Particle fluid resolution: particle separation
To get a higher resolution fluid, decrease the Particle separation parameter on the fluid object. The default separation value is fairly high to give fast results when prototyping, but you’ll want to lower it for higher quality once you have an effect looking like what you want.
The Particle Separation is measured in Houdini scene units which correspond to meters in Houdini’s dynamics world. So a particle separation value of 0.1
is 10 cm. If you build your scene keeping in mind it is at meter scale, you will get more realistic results.
Tip
The mass of the particles is calculated as volume times density. So changing the particle separation (which controls density) will change the mass of each individual particle.
If you are using POP nodes or DOP forces to change the behavior of the fluid, you may want to turn on any Ignore mass parameters on the forces so the look doesn’t change if you change the particle separation.
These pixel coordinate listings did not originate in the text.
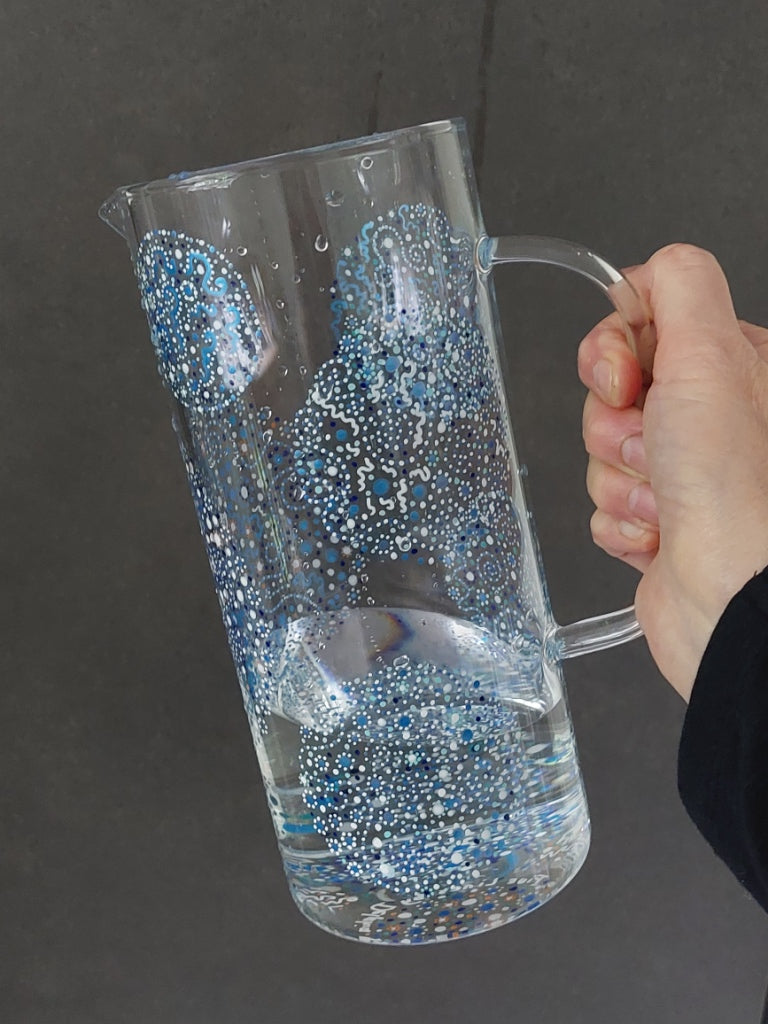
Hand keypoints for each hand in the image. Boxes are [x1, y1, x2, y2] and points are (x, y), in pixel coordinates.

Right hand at [578, 243, 767, 700]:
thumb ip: (679, 287)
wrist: (731, 598)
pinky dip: (622, 522)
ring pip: (602, 451)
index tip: (628, 377)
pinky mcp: (660, 522)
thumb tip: (648, 269)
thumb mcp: (712, 355)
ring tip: (665, 500)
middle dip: (617, 426)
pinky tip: (660, 535)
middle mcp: (712, 417)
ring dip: (621, 480)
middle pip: (612, 392)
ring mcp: (685, 473)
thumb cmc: (738, 492)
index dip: (616, 351)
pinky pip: (604, 504)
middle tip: (656, 446)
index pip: (642, 324)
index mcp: (734, 366)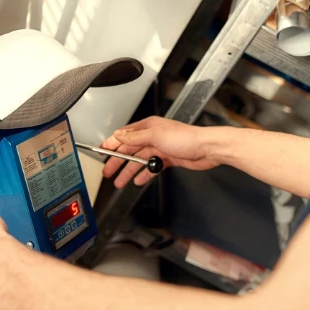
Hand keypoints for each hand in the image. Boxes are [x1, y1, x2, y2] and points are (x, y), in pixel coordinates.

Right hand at [101, 116, 218, 187]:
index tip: (101, 152)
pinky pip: (151, 167)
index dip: (111, 144)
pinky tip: (139, 180)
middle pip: (129, 150)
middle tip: (108, 172)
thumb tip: (118, 135)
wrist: (207, 149)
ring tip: (120, 181)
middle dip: (117, 161)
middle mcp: (153, 136)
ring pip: (139, 161)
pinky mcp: (168, 159)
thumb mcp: (155, 135)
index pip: (123, 136)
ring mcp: (160, 148)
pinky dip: (144, 174)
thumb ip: (134, 137)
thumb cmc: (187, 138)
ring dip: (129, 171)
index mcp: (147, 127)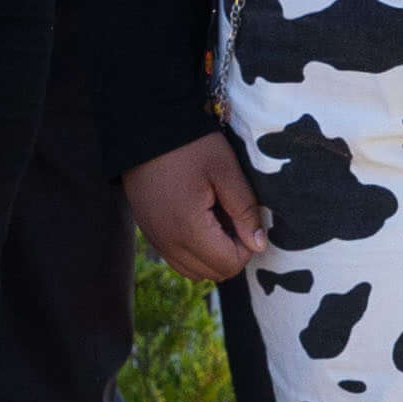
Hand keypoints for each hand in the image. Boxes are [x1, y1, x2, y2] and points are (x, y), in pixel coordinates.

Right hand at [124, 132, 268, 282]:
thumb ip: (244, 210)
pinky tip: (198, 221)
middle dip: (230, 253)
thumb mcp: (226, 171)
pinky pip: (176, 258)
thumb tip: (259, 245)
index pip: (228, 264)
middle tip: (233, 219)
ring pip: (193, 271)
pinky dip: (192, 251)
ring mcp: (155, 238)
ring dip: (211, 255)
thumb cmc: (189, 145)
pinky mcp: (148, 232)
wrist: (144, 129)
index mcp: (189, 227)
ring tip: (216, 221)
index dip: (247, 247)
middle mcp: (168, 241)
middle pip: (212, 273)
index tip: (245, 219)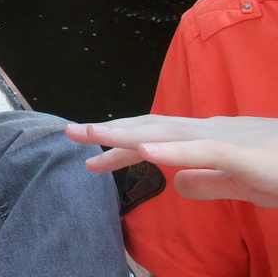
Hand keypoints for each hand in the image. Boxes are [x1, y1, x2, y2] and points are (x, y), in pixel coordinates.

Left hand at [65, 115, 277, 207]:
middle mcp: (209, 130)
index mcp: (207, 138)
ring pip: (165, 130)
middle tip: (71, 133)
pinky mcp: (242, 152)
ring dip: (126, 132)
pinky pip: (200, 149)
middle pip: (150, 127)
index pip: (154, 138)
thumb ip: (209, 182)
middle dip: (109, 130)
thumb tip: (175, 185)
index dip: (119, 145)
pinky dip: (170, 148)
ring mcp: (224, 138)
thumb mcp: (242, 183)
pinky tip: (143, 150)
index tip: (89, 157)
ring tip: (92, 134)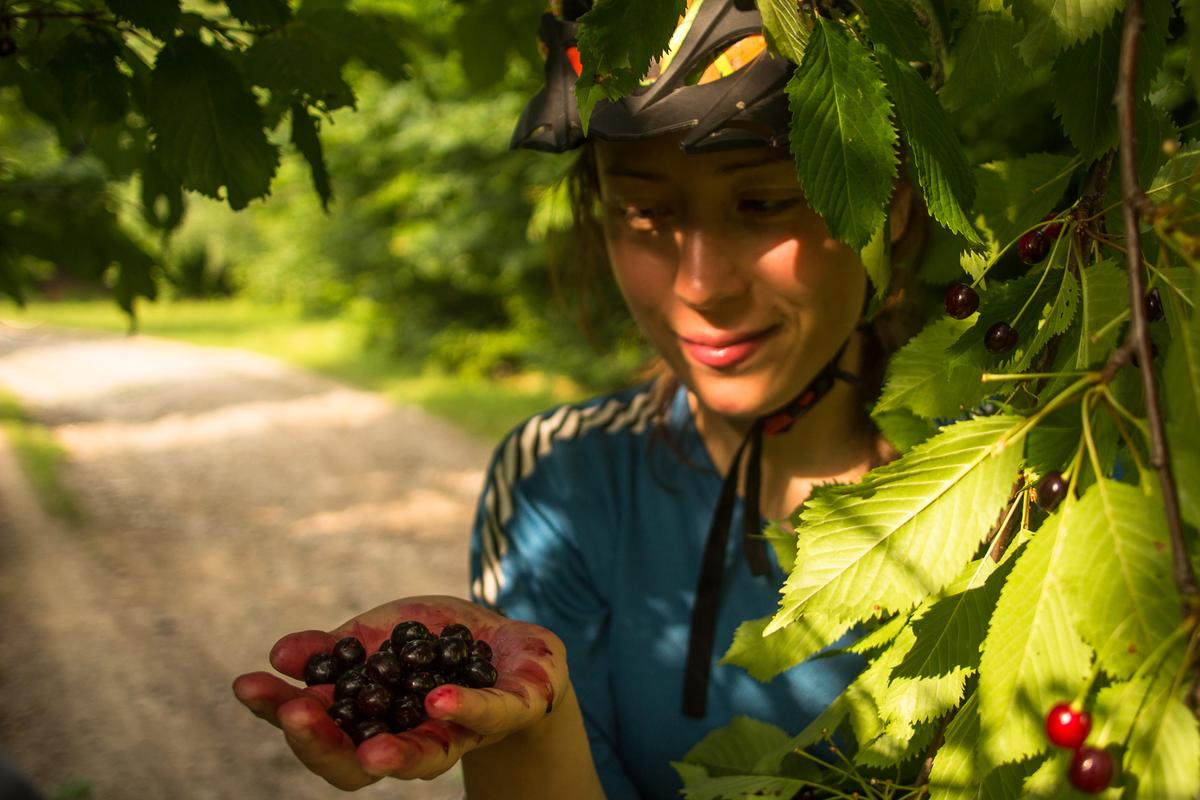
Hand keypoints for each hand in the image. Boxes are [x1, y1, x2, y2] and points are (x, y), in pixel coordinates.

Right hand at [232, 595, 566, 789]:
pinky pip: (486, 716)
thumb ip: (337, 650)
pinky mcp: (509, 712)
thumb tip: (280, 653)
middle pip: (356, 763)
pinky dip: (463, 710)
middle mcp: (409, 742)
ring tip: (371, 751)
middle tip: (296, 712)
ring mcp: (461, 736)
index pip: (316, 730)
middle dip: (323, 741)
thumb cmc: (436, 643)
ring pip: (424, 757)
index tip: (247, 684)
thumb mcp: (380, 635)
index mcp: (370, 725)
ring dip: (395, 756)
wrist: (513, 643)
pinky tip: (438, 700)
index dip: (279, 711)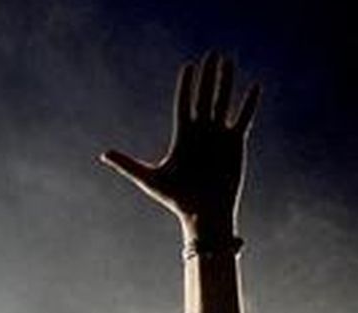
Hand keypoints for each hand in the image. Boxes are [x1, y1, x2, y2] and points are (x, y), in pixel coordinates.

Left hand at [101, 53, 258, 236]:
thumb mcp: (149, 179)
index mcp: (183, 137)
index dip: (186, 86)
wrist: (204, 214)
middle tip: (212, 54)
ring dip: (226, 82)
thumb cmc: (176, 200)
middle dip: (208, 77)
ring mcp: (219, 137)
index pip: (184, 105)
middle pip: (204, 98)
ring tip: (228, 61)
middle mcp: (201, 133)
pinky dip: (248, 104)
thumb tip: (103, 155)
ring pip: (222, 103)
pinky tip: (254, 87)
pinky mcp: (235, 145)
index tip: (189, 67)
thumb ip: (127, 164)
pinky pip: (243, 119)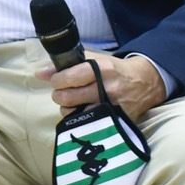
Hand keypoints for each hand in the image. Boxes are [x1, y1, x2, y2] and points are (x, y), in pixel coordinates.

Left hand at [36, 51, 167, 121]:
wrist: (144, 82)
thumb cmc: (114, 69)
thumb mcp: (93, 60)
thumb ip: (67, 64)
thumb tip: (40, 73)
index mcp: (100, 70)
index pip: (68, 77)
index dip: (56, 80)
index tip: (56, 80)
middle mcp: (106, 89)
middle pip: (68, 97)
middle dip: (58, 95)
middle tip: (61, 92)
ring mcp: (111, 108)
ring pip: (74, 114)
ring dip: (67, 108)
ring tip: (72, 102)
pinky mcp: (115, 121)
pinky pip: (87, 124)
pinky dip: (79, 119)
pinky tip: (81, 112)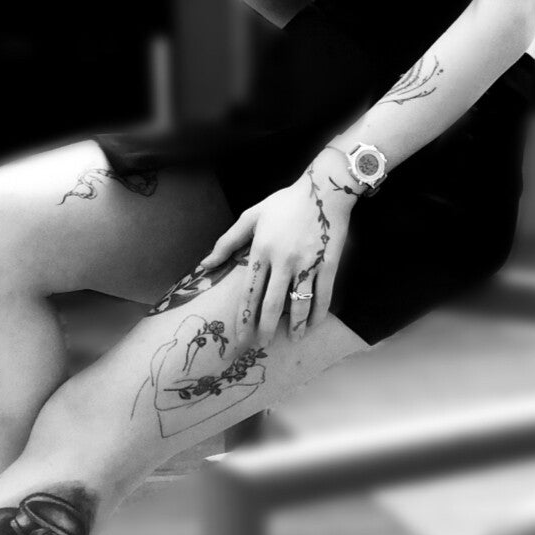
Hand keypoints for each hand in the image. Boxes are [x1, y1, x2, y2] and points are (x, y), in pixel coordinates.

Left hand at [201, 166, 353, 342]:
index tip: (240, 336)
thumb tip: (205, 264)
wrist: (324, 190)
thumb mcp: (252, 216)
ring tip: (294, 339)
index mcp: (261, 250)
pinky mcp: (329, 265)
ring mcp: (307, 264)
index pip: (249, 292)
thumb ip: (227, 241)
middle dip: (266, 328)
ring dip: (296, 325)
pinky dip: (318, 313)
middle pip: (272, 304)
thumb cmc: (285, 203)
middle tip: (262, 345)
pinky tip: (313, 324)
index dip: (244, 318)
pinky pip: (323, 296)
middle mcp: (283, 261)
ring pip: (299, 304)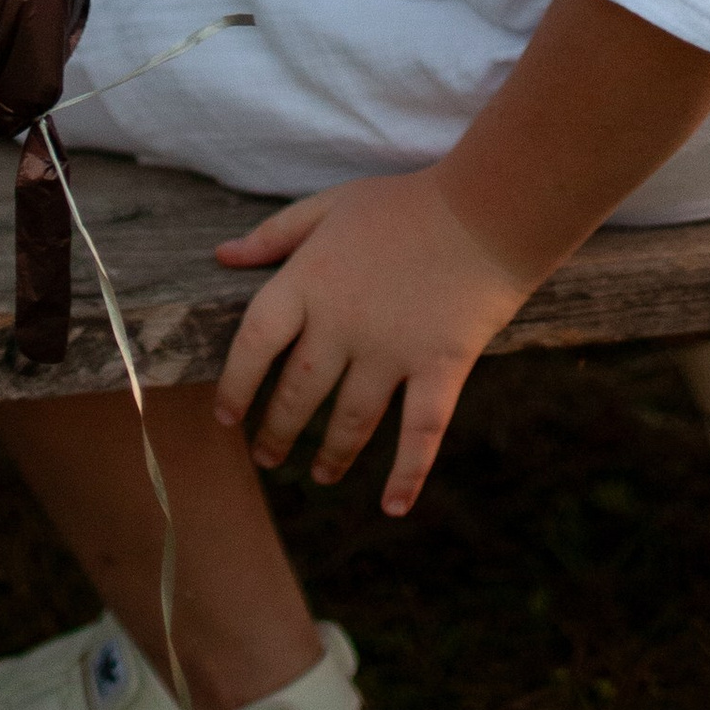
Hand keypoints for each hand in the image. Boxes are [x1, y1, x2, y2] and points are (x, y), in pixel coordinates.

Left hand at [209, 166, 535, 513]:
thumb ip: (277, 234)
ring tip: (320, 475)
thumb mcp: (332, 204)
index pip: (254, 343)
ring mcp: (391, 350)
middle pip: (298, 393)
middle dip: (278, 432)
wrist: (486, 207)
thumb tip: (223, 256)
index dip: (235, 384)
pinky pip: (419, 433)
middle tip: (268, 456)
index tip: (227, 416)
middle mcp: (342, 323)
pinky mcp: (439, 367)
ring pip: (350, 421)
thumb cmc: (405, 203)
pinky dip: (407, 474)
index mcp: (309, 280)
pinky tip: (393, 506)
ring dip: (331, 456)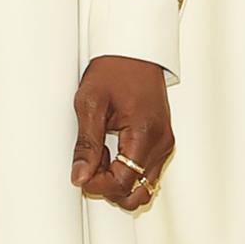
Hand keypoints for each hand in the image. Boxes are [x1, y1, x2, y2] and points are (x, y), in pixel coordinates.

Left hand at [70, 57, 174, 210]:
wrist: (133, 51)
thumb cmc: (114, 69)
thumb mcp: (90, 104)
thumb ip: (86, 144)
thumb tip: (80, 176)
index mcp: (146, 135)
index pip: (123, 183)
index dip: (98, 185)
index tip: (81, 172)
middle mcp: (161, 144)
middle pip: (136, 192)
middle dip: (109, 187)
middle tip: (89, 162)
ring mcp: (164, 144)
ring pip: (141, 185)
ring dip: (117, 178)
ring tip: (100, 152)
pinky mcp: (162, 142)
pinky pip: (145, 171)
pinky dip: (126, 169)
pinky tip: (110, 149)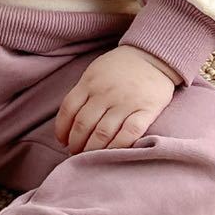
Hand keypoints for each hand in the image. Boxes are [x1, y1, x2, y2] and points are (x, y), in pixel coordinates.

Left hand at [53, 46, 180, 154]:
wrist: (153, 56)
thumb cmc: (120, 67)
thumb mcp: (96, 71)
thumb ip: (84, 92)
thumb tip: (69, 121)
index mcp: (90, 82)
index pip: (69, 109)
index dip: (62, 129)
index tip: (62, 141)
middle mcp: (105, 93)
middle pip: (84, 124)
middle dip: (76, 143)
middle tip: (75, 153)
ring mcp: (126, 102)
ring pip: (103, 133)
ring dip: (93, 150)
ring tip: (90, 158)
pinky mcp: (146, 110)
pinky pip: (129, 134)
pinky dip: (117, 147)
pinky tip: (111, 155)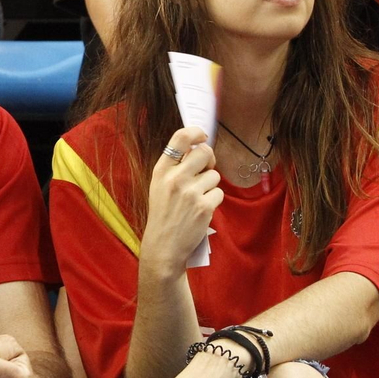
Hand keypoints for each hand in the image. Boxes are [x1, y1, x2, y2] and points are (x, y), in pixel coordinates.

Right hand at [142, 127, 221, 277]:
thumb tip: (198, 148)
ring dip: (210, 185)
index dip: (195, 132)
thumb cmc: (163, 213)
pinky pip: (219, 193)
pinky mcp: (204, 206)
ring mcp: (190, 192)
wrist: (163, 245)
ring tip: (197, 197)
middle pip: (204, 153)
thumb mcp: (159, 185)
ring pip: (214, 175)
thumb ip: (175, 166)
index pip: (180, 138)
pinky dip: (213, 200)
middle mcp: (175, 178)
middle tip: (204, 170)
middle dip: (209, 160)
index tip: (202, 136)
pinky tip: (201, 209)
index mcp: (161, 170)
To use forces without an Ignore mass, you might find it easier to just explicitly set the mass of every particle to 1
on creation.
The scale or feel of the fluid simulation is driven by the particle separation. Units help in keeping things straight and making sure your emitters and collision geometry are in meters is a terrific guide. A large scale effect with too much particle separation will look like a miniature (for example, in a waterfall, the water may shoot out off the edge as fast water would in a miniature waterfall model, not tumble down right away as it would in a giant waterfall). In that case you will need to decrease the separation to get the correct behavior and level of detail.